The study was conducted at EPFL’s Stream Biofilm and Ecosystem Research Laboratory (SBER), within the School of Architecture, Civil and Environmental Engineering (ENAC).
In aquatic ecosystems, such as the world’s oceans, streams and lakes, numerous aquatic organisms, ranging from bacteria to fish, respire oxygen and exhale CO2. These gases must therefore be continually “exchanged” from the atmosphere to the water and vice-versa. Because mountain streams often flow over steep drops and rugged terrain, this creates a lot of turbulence and causes air bubbles to be trapped in the water, appearing white (aka ‘white water’).
These bubbles accelerate the gas exchange.
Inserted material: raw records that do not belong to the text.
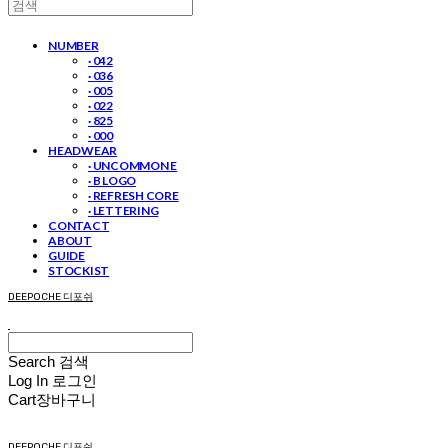
NUMBER
· 042
· 036
· 005
· 022
· 825
· 000
HEADWEAR
· UNCOMMON E
· B LOGO
· REFRESH CORE
· LETTERING
CONTACT
ABOUT
GUIDE
STOCKIST
DEEPOCHE 디포쉬
Search
검색
Log In
로그인
Cart
장바구니
DEEPOCHE 디포쉬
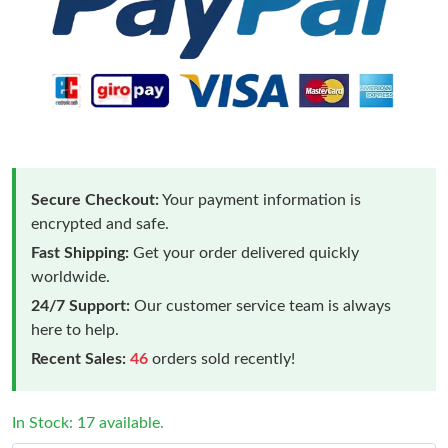
Secure Checkout:
Your payment information is
encrypted and safe.
Fast Shipping:
Get your order delivered quickly
worldwide.
24/7 Support:
Our customer service team is always
here to help.
Recent Sales:
46
orders sold recently!
In Stock: 17 available.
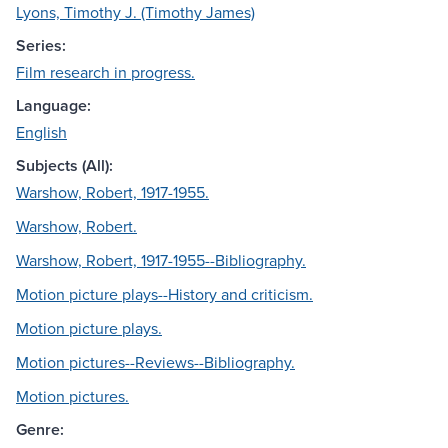
Lyons, Timothy J. (Timothy James)
Series:
Film research in progress.
Language:
English
Subjects (All):
Warshow, Robert, 1917-1955.
Warshow, Robert.
Warshow, Robert, 1917-1955--Bibliography.
Motion picture plays--History and criticism.
Motion picture plays.
Motion pictures--Reviews--Bibliography.
Motion pictures.
Genre:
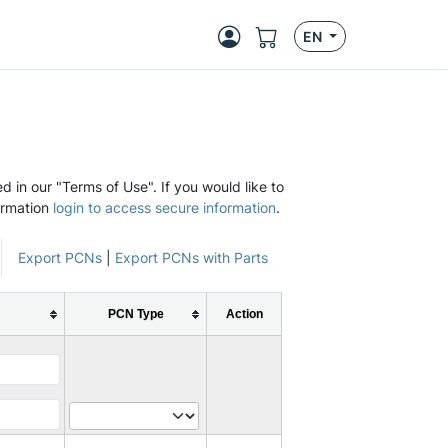
EN
d in our "Terms of Use". If you would like to
ormation
login to access secure information
.
Export PCNs
|
Export PCNs with Parts
PCN Type
Action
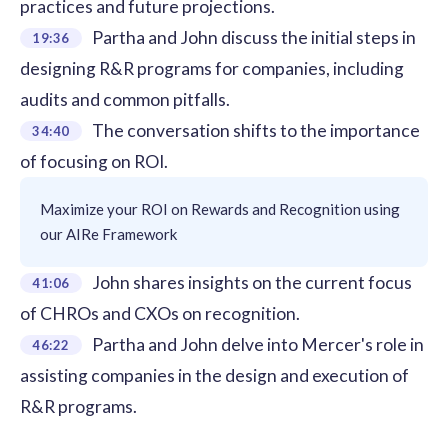
practices and future projections.
Partha and John discuss the initial steps in
19:36
designing R&R programs for companies, including
audits and common pitfalls.
The conversation shifts to the importance
34:40
of focusing on ROI.
Maximize your ROI on Rewards and Recognition using
our AIRe Framework
John shares insights on the current focus
41:06
of CHROs and CXOs on recognition.
Partha and John delve into Mercer's role in
46:22
assisting companies in the design and execution of
R&R programs.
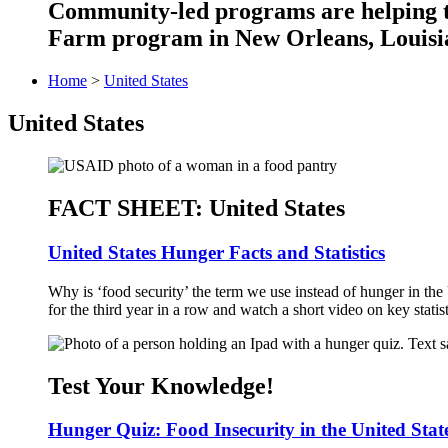
Community-led programs are helping ta
Farm program in New Orleans, Louisia
Home
>
United States
United States
FACT SHEET: United States
United States Hunger Facts and Statistics
Why is ‘food security’ the term we use instead of hunger in the 
for the third year in a row and watch a short video on key statist
Test Your Knowledge!
Hunger Quiz: Food Insecurity in the United Stat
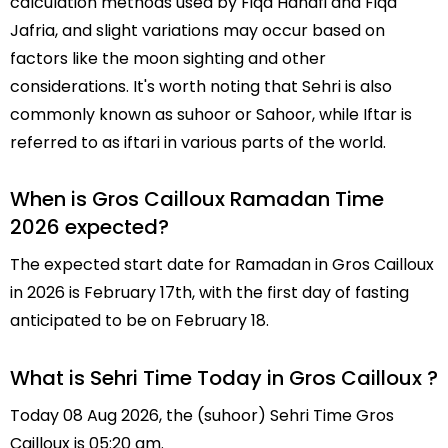
calculation methods used by Fiqa Hanafi and Fiqa
Jafria, and slight variations may occur based on
factors like the moon sighting and other
considerations. It's worth noting that Sehri is also
commonly known as suhoor or Sahoor, while Iftar is
referred to as iftari in various parts of the world.
When is Gros Cailloux Ramadan Time
2026 expected?
The expected start date for Ramadan in Gros Cailloux
in 2026 is February 17th, with the first day of fasting
anticipated to be on February 18.
What is Sehri Time Today in Gros Cailloux ?
Today 08 Aug 2026, the (suhoor) Sehri Time Gros
Cailloux is 05:20 am.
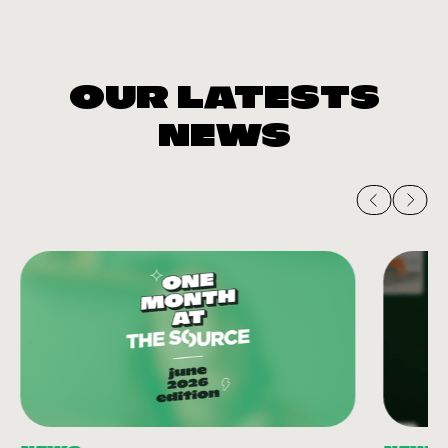
OUR LATESTS
NEWS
Strikingly, the same mechanism is at work when white-capped waves appear on the surface of rough seas. Until now, scientists have ignored the contribution from air bubbles and have used the same approach to calculate gas exchange velocities in mountain streams than in calm lowland streams.
More precise calculations
It is intuitive that the rugged terrain would influence gas exchange in mountain streams, but no evidence had been collected to test this hypothesis until 2016. That’s when EPFL researchers installed more than 130 environmental sensors in mountain streams in Vaud and Valais to study this physical phenomena and related biogeochemical fluxes. To measure gas exchange velocity as accurately as possible, one of the SBER scientists and first author of the study – Amber Ulseth – along with others, added small amounts of argon as a tracer gas to the streams. Argon is a naturally occurring gas that is harmless to aquatic ecosystems.
Using cutting-edge analytical methods in the laboratory, Amber Ulseth and colleagues were able to quantify loss of argon from the streamwater. Next, they modeled the gas exchange velocity from the downstream loss of the tracer gas in the streamwater. Their results reveal that the gas exchange velocity in mountain streams is on average 100 times higher than predicted from equations developed from similar tracer gas experiments in low-land streams.
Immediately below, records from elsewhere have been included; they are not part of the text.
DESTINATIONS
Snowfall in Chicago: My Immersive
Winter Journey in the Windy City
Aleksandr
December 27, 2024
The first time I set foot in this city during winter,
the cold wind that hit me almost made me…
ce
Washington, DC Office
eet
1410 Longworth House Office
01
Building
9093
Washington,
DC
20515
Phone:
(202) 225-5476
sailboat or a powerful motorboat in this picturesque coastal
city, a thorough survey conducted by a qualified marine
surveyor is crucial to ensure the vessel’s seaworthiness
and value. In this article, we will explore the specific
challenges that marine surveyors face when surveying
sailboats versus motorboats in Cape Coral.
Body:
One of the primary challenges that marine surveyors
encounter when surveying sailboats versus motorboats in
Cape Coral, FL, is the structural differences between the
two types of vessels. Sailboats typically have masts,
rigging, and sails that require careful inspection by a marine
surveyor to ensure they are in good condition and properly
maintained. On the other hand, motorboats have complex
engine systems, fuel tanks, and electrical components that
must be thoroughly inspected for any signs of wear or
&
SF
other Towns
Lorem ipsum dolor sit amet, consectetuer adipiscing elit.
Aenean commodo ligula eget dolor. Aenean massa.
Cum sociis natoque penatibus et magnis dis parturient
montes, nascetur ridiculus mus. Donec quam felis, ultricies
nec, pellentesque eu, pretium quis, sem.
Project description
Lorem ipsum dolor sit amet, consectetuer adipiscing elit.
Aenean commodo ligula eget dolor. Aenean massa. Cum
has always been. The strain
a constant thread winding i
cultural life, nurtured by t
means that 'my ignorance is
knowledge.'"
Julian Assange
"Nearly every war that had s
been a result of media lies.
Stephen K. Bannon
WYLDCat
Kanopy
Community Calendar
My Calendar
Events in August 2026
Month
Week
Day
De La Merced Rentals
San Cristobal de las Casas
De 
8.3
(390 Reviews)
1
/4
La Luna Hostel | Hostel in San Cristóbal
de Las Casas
“Our findings have major implications. They suggest that we have been underestimating the effects of all the small but abundant mountain streams in our biogeochemical models. This opens up a new research avenue,” says Tom Battin, Director of SBER and coauthor of the study. His lab is already looking into extensions of this research, such as developing a new model to predict CO2 emissions from mountain streams worldwide.